JOBS »
1. In the post about the Texas Board of Education meeting, at what time did the writer first turn on the live stream?
2. Write out the passage of the post about the Texas Board of Education meeting starting with "Texas Board of Education meeting, Day" and going on through "Bless their hearts....".

EXTRACT PROVIDED »
+ + + +

Texas Board of Education meeting, Day 2

I have a confession to make...
I am insane. I have to be. Yes, I did turn on the live stream of the Texas Board of Education curriculum standards meeting at 9AM Thursday morning and yes, I stayed with it until 6pm, live-tweeting the whole thing until I could stand it no more. Still not content with the assault on my sensibilities, I came back for more at around 8pm, until it finally adjourned at 10pm my time, 1am Texas time.
I did it for you, all for you...
Bless their hearts....
Here's my biggest takeaway, and I mean this with all sincerity and respect: These people should not be doing this. They just shouldn't be. Not because they're evil. They're not. Well, maybe some of them are just a little bit, but more fundamentally they don't have the first clue as to how absolutely screwed up these curriculum standards are getting. Forget the textbooks, no teacher -- not even one with a masters from Harvard or University of Texas or ANYWHERE -- could possibly teach what they've put together.

+ + + +

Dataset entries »
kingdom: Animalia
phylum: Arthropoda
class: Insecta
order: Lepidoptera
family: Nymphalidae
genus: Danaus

+ + + +

RESULTS FOR THE EXERCISE »
1. 9AM Thursday morning.

2.
Texas Board of Education meeting, Day 2

I have a confession to make...
I am insane. I have to be. Yes, I did turn on the live stream of the Texas Board of Education curriculum standards meeting at 9AM Thursday morning and yes, I stayed with it until 6pm, live-tweeting the whole thing until I could stand it no more. Still not content with the assault on my sensibilities, I came back for more at around 8pm, until it finally adjourned at 10pm my time, 1am Texas time.
I did it for you, all for you...
Bless their hearts....